- [EXERCISE REQUIREMENTS]
A - In the article on bacterial evolution, retype the part starting with "The multinational collaboration" and going on through "Professor Hugenholtz said.".
B - Render this sentence from the article on bacterial evolution in French: "University of Queensland scientists have helped to construct a detailed timeline for bacterial evolution, suggesting some bacteria used oxygen long before evolving the ability to produce it through photosynthesis."
C - Proceed with the article on bacterial evolution, writing on from its last sentence.

- [SOURCE PASSAGE]
University of Queensland scientists have helped to construct a detailed timeline for bacterial evolution, suggesting some bacteria used oxygen long before evolving the ability to produce it through photosynthesis.

The multinational collaboration – led by researchers from the Okinawa Institute of Science and Technology, the University of Bristol, Queensland University of Technology and UQ – focused on how microorganisms responded to the Great Oxygenation Event (GOE) about 2.33 billion years ago, which changed Earth’s atmosphere from mostly devoid of oxygen to one that allows humans to breathe.

Professor Phil Hugenholtz from UQ’s School of Chemistry and Molecular Biosciences said establishing accurate timescales for how bacteria evolved before, during and after the GOE had been difficult until now, because of incomplete fossil evidence.

“Most microbial life leaves no direct fossil record, which means that fossils are missing from the majority of life’s history on Earth,” Professor Hugenholtz said.

- [INPUT DATA]

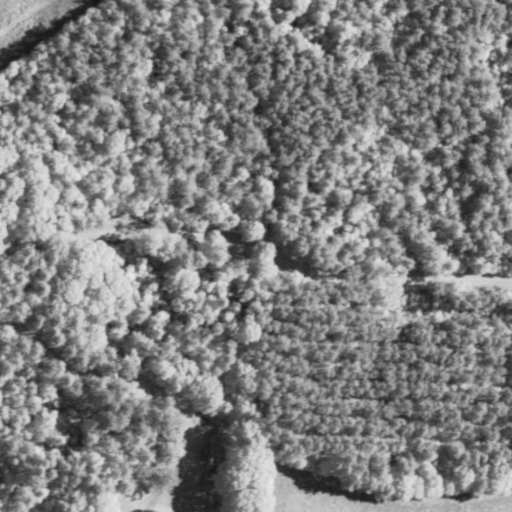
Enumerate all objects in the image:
road: (255, 255)
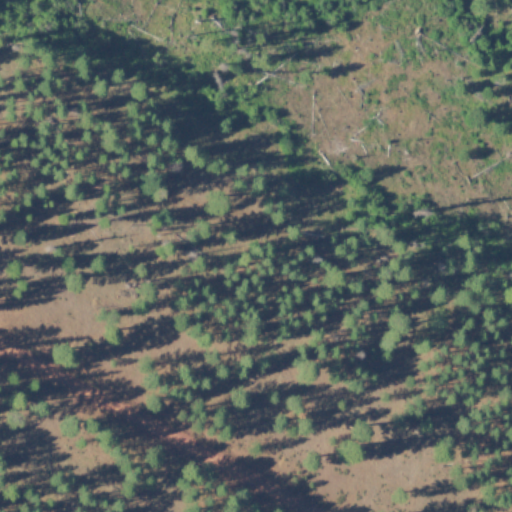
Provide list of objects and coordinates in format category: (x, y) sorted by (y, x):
road: (151, 429)
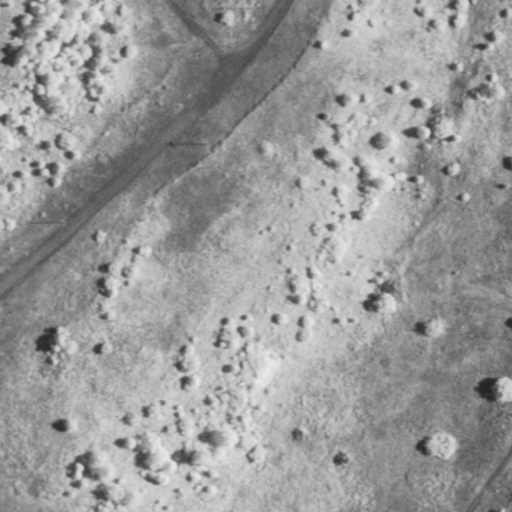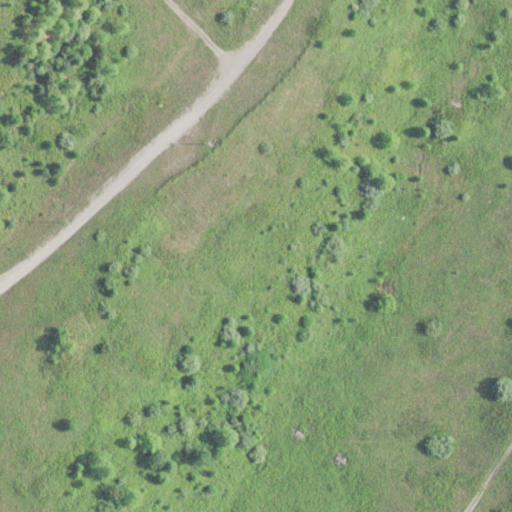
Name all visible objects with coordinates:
quarry: (255, 255)
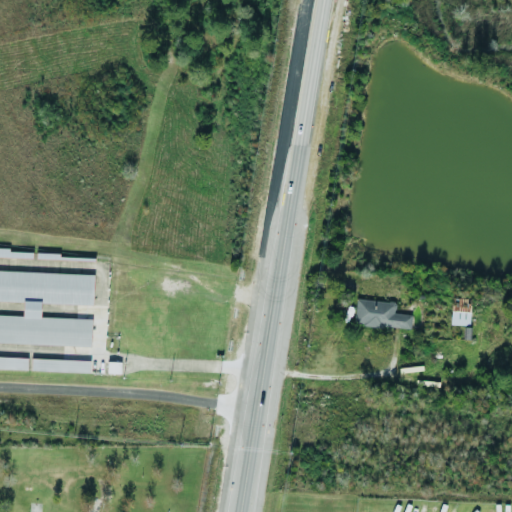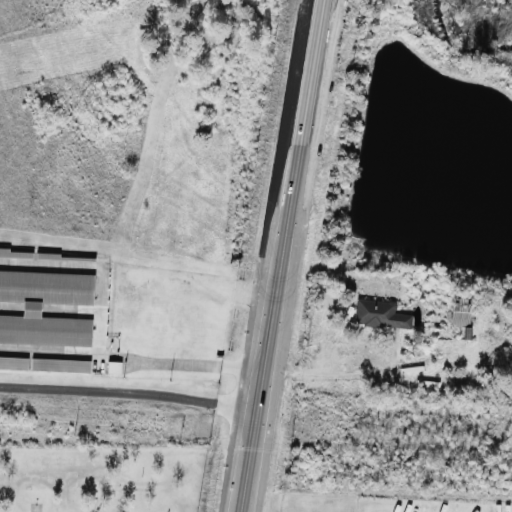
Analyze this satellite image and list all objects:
building: (15, 253)
road: (280, 256)
road: (90, 266)
building: (45, 307)
building: (459, 311)
building: (379, 314)
road: (131, 357)
building: (13, 362)
building: (60, 365)
road: (128, 392)
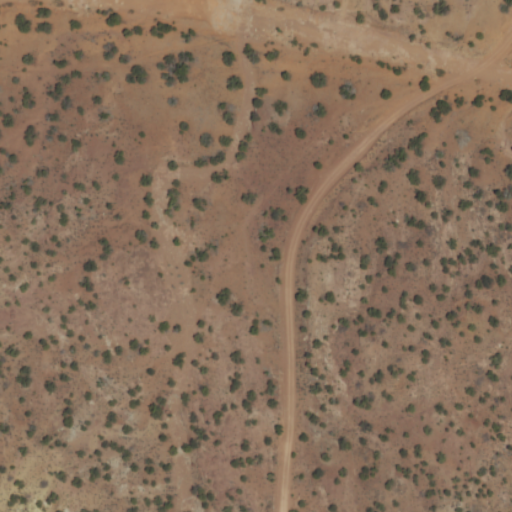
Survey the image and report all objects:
road: (306, 214)
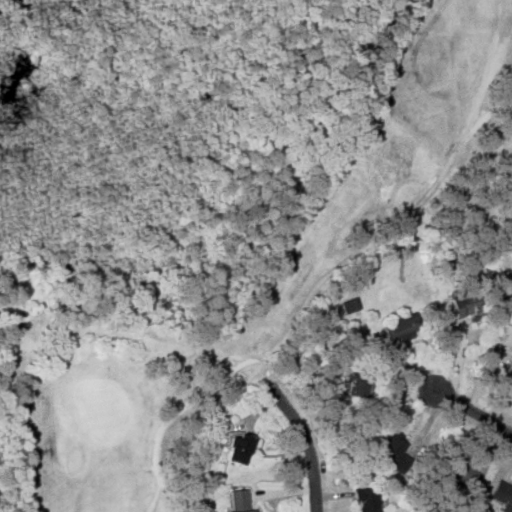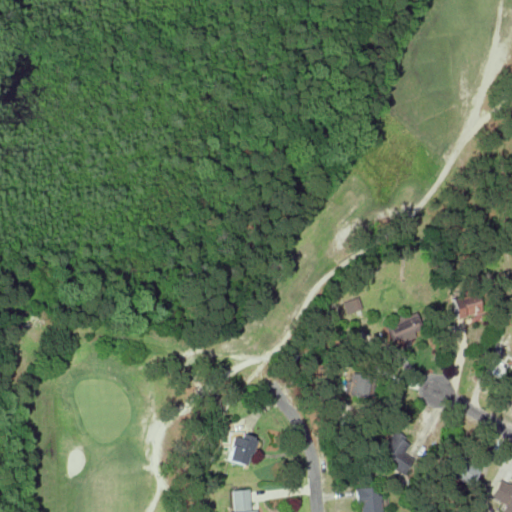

- [ANSWER SECTION]
A -
The multinational collaboration – led by researchers from the Okinawa Institute of Science and Technology, the University of Bristol, Queensland University of Technology and UQ – focused on how microorganisms responded to the Great Oxygenation Event (GOE) about 2.33 billion years ago, which changed Earth’s atmosphere from mostly devoid of oxygen to one that allows humans to breathe.

Professor Phil Hugenholtz from UQ’s School of Chemistry and Molecular Biosciences said establishing accurate timescales for how bacteria evolved before, during and after the GOE had been difficult until now, because of incomplete fossil evidence.

“Most microbial life leaves no direct fossil record, which means that fossils are missing from the majority of life’s history on Earth,” Professor Hugenholtz said.

B - Des scientifiques de l'Université du Queensland ont contribué à établir une chronologie détaillée de l'évolution bactérienne, qui suggère que certaines bactéries utilisaient l'oxygène bien avant d'avoir acquis la capacité de le produire par photosynthèse.

C -
“But we know ancient rocks hold chemical clues of how bacteria lived and fed, and we were able to address the gaps by concurrently analysing geological and genomic records.

“The key innovation was using the GOE as a time boundary, assuming that most aerobic branches of bacteria are unlikely to be older than this event unless fossil or genetic signals suggested otherwise.”

The team first estimated which genes were present in ancestral genomes. They then used machine learning to predict whether or not each ancestor used oxygen to live.

To best utilise fossil records, the researchers included genes from mitochondria (related to alphaproteobacteria) and chloroplasts (related to cyanobacteria), which allowed them to use data from early complex cells to better estimate when events happened.

“Results show that at least 3 aerobic lineages appeared before the GOE – by nearly 900 million years – suggesting that a capacity for using oxygen evolved well before its widespread accumulation in the atmosphere,” Professor Hugenholtz said.

“Evidence suggests that the earliest aerobic transition occurred around 3.2 billion years ago in the cyanobacterial ancestor, which points to the possibility that aerobic metabolism occurred before the evolution of oxygenic photosynthesis.”

Lead author Dr Adrián Arellano Davín said the combined approach of using genomic data, fossils and Earth’s geochemical history married together cutting-edge technologies to clarify evolutionary timelines.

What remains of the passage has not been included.